▶ Geforderte Aufgabe:
Gib den Ausgangstext über die Debatte zu Historikern im Nationalsozialismus vollständig und Wort für Wort wieder.

Diskussion: "Historiker im Nationalsozialismus"

Das lange Schweigen ueber Historiker im Nationalsozialismus: ein Generationen- oder ein Strukturenproblem?

Diesmal lief die Debatte an unserer Mailingliste vorbei. Nach der "aufwuehlende[n] Debatte" (Zeit), dem "Hoehepunkt" (FAZ) des "diesmal wirklich (...) vom Mantel der Geschichte" umwehten Historikertags (SZ) rauschte es vor allem im Blaetterwald. Nicht nur die grossen Zeitungen berichteten ausfuehrlich ueber die Sektion "Deutsche Historiker im Nationalsozialismus" und die Diskussionsbeitraege der "Elefanten der Zunft" (FAZ), auch im Mannheimer Morgen oder dem Koelner Stadt-Anzeiger war nachzulesen, was "Prof. Hans-Ulrich Wehler (67, Bielefeld)", "Juergen Kocka (57, Berlin)" und andere zu sagen hatten.

▶ Gesammelte Daten:
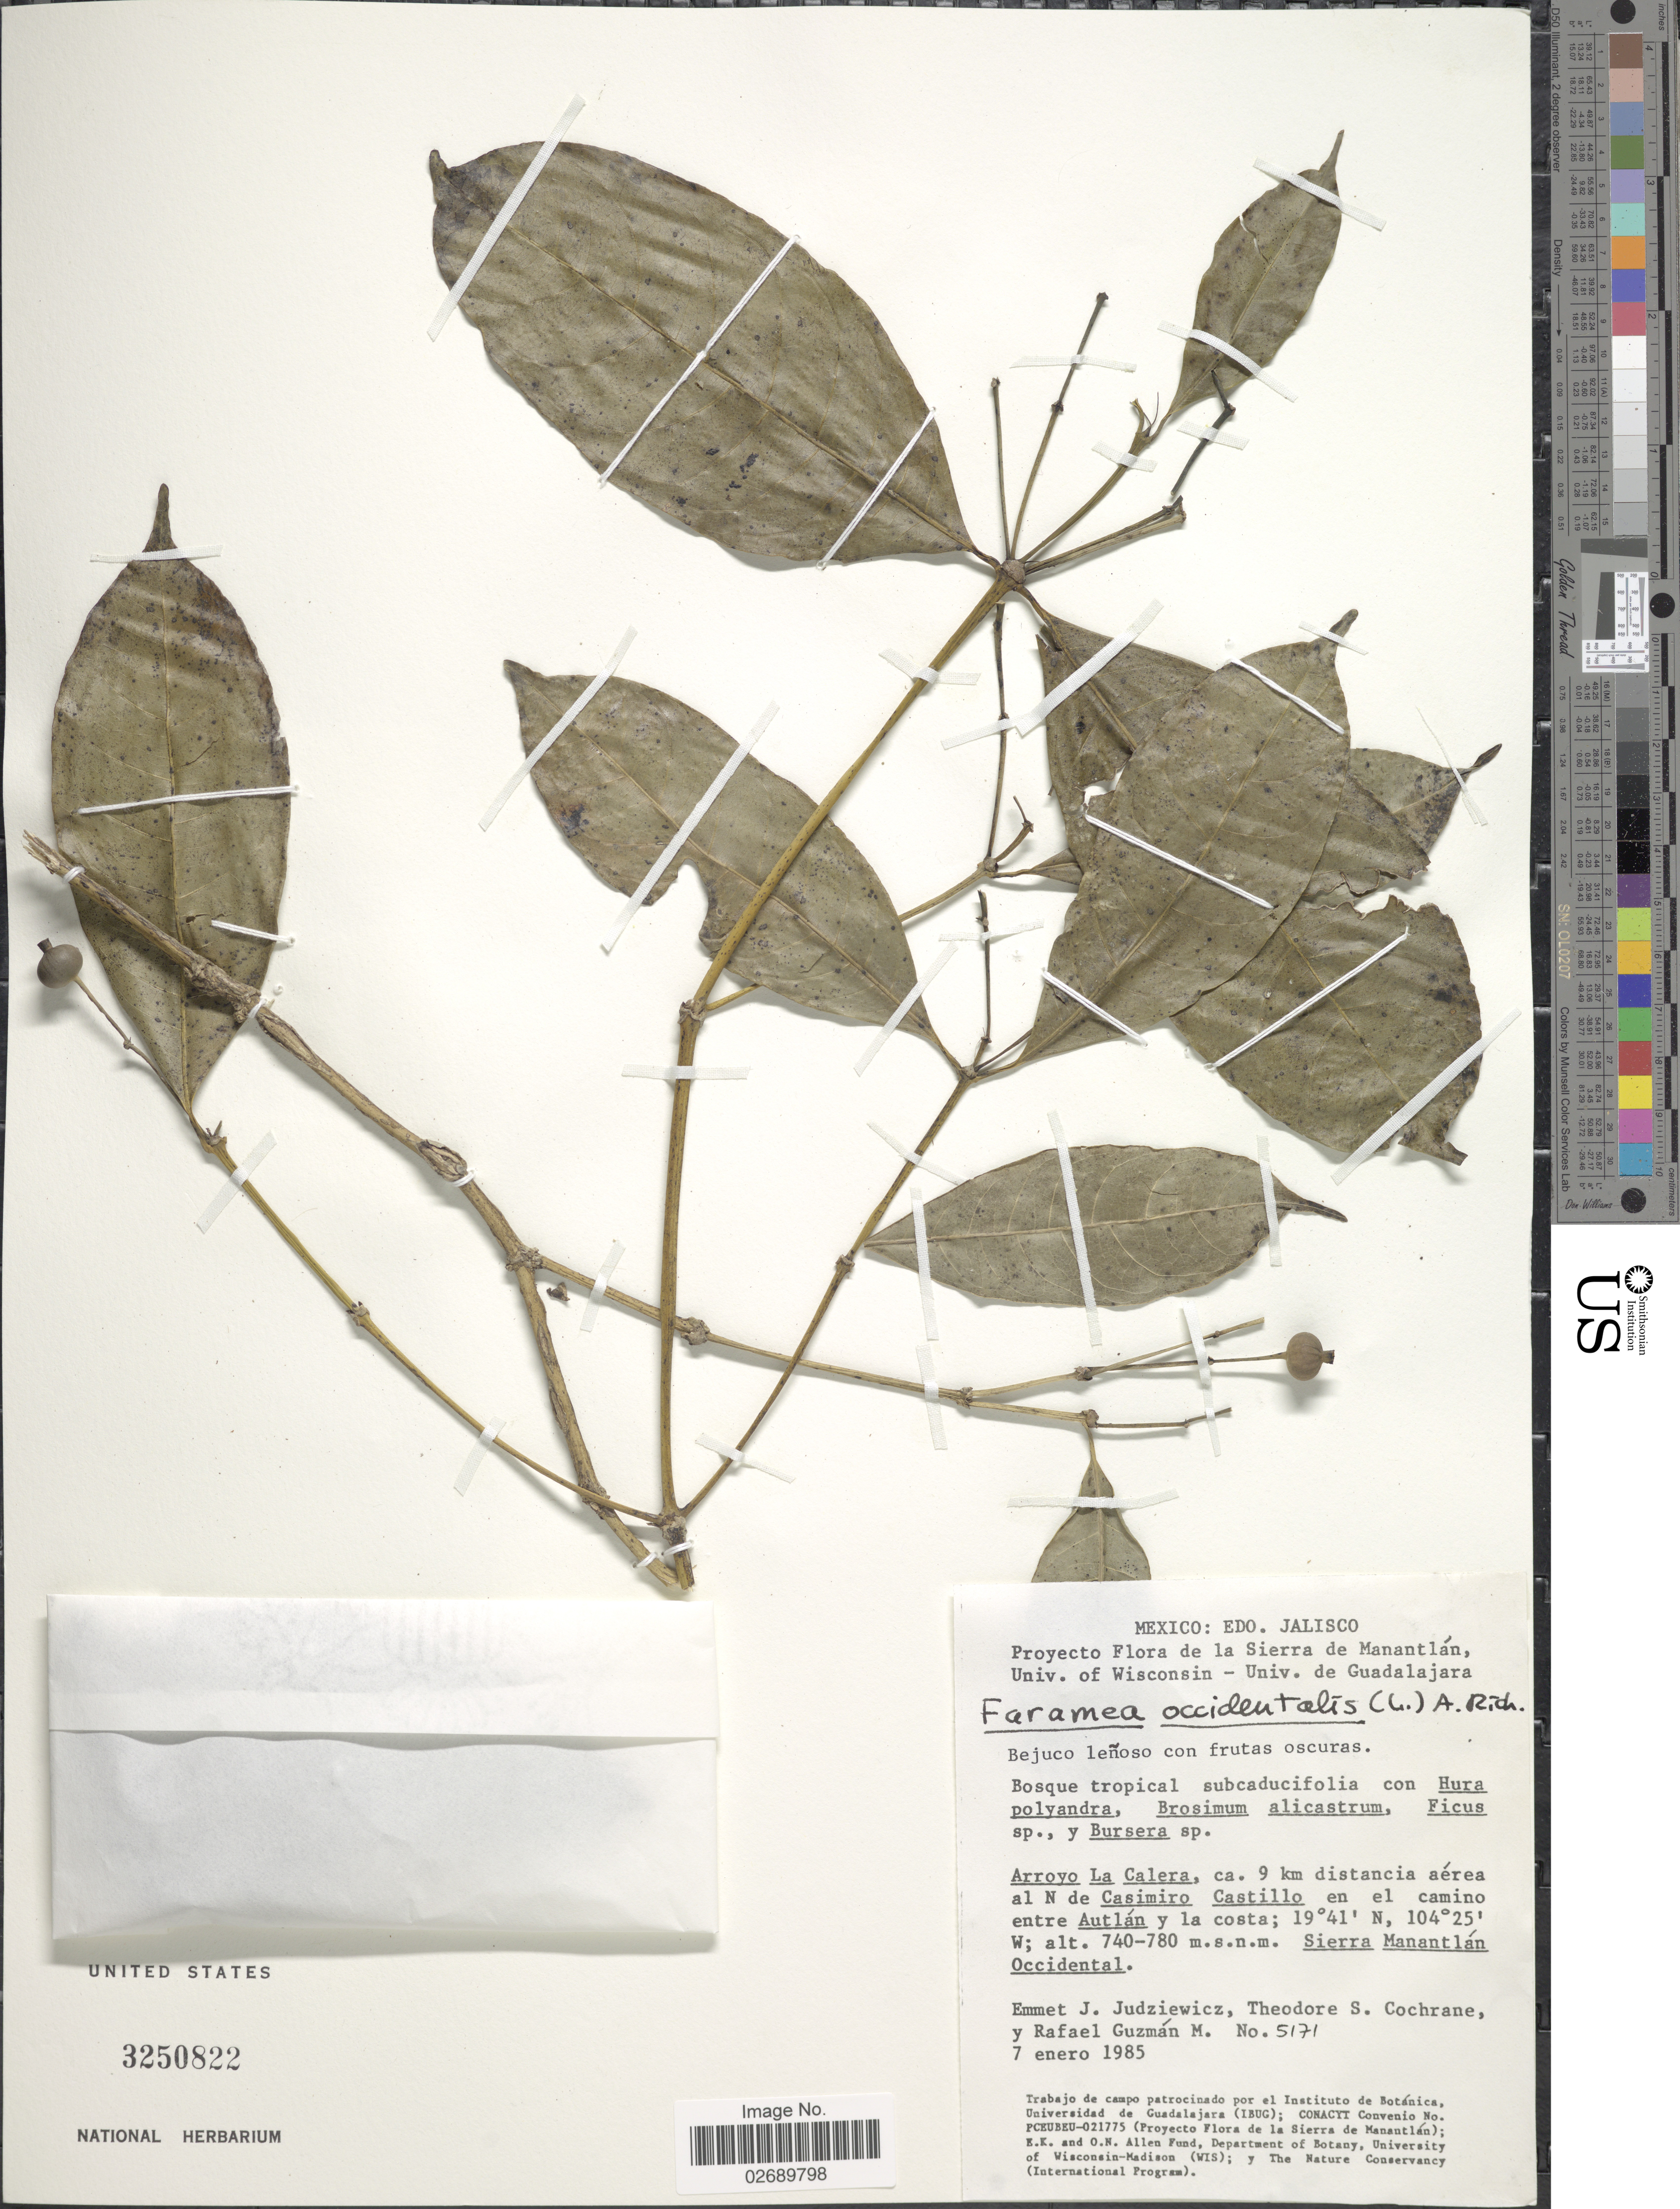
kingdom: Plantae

▶ Antwort:
Diskussion: "Historiker im Nationalsozialismus"

Das lange Schweigen ueber Historiker im Nationalsozialismus: ein Generationen- oder ein Strukturenproblem?

Diesmal lief die Debatte an unserer Mailingliste vorbei. Nach der "aufwuehlende[n] Debatte" (Zeit), dem "Hoehepunkt" (FAZ) des "diesmal wirklich (...) vom Mantel der Geschichte" umwehten Historikertags (SZ) rauschte es vor allem im Blaetterwald. Nicht nur die grossen Zeitungen berichteten ausfuehrlich ueber die Sektion "Deutsche Historiker im Nationalsozialismus" und die Diskussionsbeitraege der "Elefanten der Zunft" (FAZ), auch im Mannheimer Morgen oder dem Koelner Stadt-Anzeiger war nachzulesen, was "Prof. Hans-Ulrich Wehler (67, Bielefeld)", "Juergen Kocka (57, Berlin)" und andere zu sagen hatten.